Where the Fed. Cir. opinion doctrinally goes off the rail is at page 27 of the opinion, where the majority says that “this case is very analogous to University of Rochester, where the patent specification failed to disclose any compounds that could be used in the claimed methods [to inhibit COX-2].” This factual situation is nothing like the situation in University of Rochester, in which the specification did not disclose anything meaningful about the identity of an agent that might inhibit COX-2, except that it must be “non-steroidal”. The key phrase is “any compounds,” but it is as clear as it can be in view of UC v. Lilly, as discussed above, this level of disclosure may be optimal, but it is certainly not required.

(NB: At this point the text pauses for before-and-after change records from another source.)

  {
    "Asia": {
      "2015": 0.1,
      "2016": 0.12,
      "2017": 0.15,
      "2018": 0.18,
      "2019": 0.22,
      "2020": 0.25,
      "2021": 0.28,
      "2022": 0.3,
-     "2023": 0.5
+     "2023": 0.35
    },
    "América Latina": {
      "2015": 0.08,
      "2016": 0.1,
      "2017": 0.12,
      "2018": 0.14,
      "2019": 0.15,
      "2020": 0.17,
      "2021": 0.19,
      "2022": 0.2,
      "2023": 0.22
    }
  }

Good lawyering led the majority of the Fed. Cir. panel that there were a myriad of possible variants disclosed in the Novozyme specification and that Novozymes did not provide sufficient “blaze marks’ to demonstrate possession of the DuPont variant. However, apart from the fact that claim 1 is directed to a genus of variants, not to a single compound, the district court and the majority of the panel essentially required actual reduction to practice of the DuPont variants. I won’t quote and quote, but language in the opinion clearly demonstrates that the absence of a working example or express disclosure of the DuPont variant was a major, if not the only basis, for the majority’s holding: “The [Novozymes application], however, contains no disclosure of any variant that actually satisfies the claims, nor is there anything to suggest that Novozymes actually possessed such a variant at the time of filing”… “ [The application] nowhere describes the actual functioning, thermostable alpha-amylase variants that those [claim 1] limitations together define.” Finally, the panel gave weight to expert testimony that improved properties could not be predicted “without actually making and testing the variants.”
Judge Rader authored a brief concurring opinion that begins: “Although a separate [WDR] and the vague notion of ‘possession’ that it embodies, still troubles me [citing Ariad], I write today to ask the court instead to give full attention to the rules that it has created.” Judge Rader goes on to argue that deference should have been given to the original jury verdict, and reviews some the factual findings that supported it. In Judge Rader’s view, in view of the high level of skill in the art, it would be routine, and not require undue effort, to make and to screen all of the possible mutations at the relatively small number of positions on the enzyme identified as responsible for the recited improved thermostability: “The court might also have credited the patentee with reducing the original 500 total amino acid positions down to a mere thirty-three.”
Since the factors supporting “possession” a la Lilly are so well developed here, this might be a good case for the largely new Fed. Cir. to consider en banc. In view of the increasing role of the WDR in halting patents for early-stage technologies, practitioners, litigators and inventors deserve no less.